**Data for analysis**
• • • • •

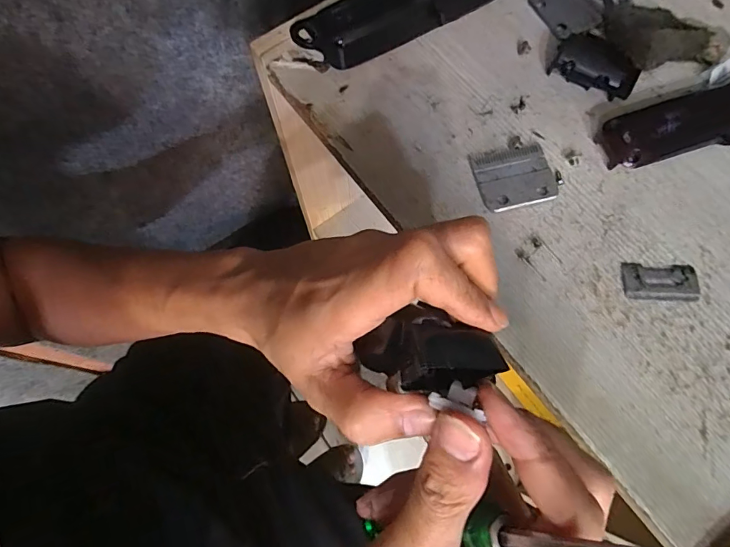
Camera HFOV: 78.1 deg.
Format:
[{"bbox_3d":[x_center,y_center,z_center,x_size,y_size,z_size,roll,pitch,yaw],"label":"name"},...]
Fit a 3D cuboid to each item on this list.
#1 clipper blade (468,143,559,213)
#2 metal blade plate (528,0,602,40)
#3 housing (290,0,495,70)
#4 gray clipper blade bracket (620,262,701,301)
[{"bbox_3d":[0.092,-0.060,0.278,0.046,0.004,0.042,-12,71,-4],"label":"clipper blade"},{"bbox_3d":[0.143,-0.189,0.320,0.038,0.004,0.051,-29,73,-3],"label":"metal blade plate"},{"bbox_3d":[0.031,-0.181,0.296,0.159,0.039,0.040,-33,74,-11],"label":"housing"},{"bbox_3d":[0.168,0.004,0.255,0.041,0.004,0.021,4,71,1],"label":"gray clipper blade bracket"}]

• • • • •

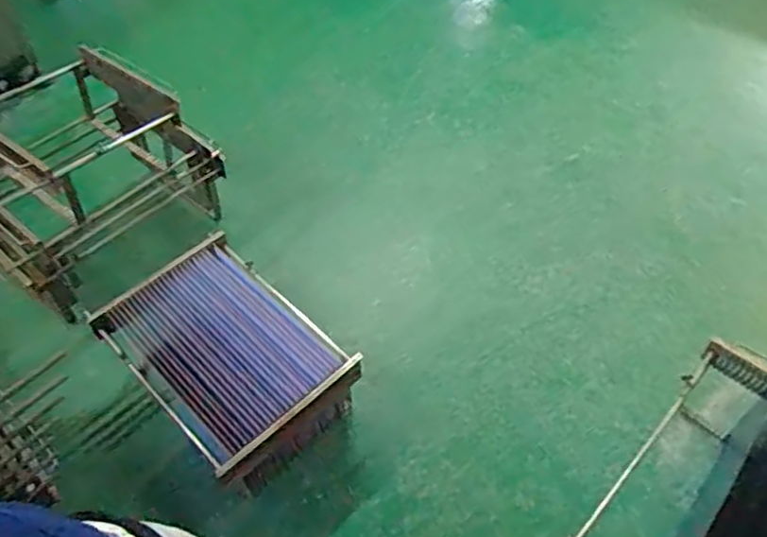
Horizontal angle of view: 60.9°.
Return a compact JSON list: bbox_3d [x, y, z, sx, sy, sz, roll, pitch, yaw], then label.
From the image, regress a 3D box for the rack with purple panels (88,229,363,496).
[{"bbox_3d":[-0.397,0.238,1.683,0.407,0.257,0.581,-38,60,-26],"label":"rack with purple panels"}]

• • • • •

**Directions**
Throughout the listing above, how many lines hold the word "roll"? Answer with only the number.

**Solution to the exercise**
2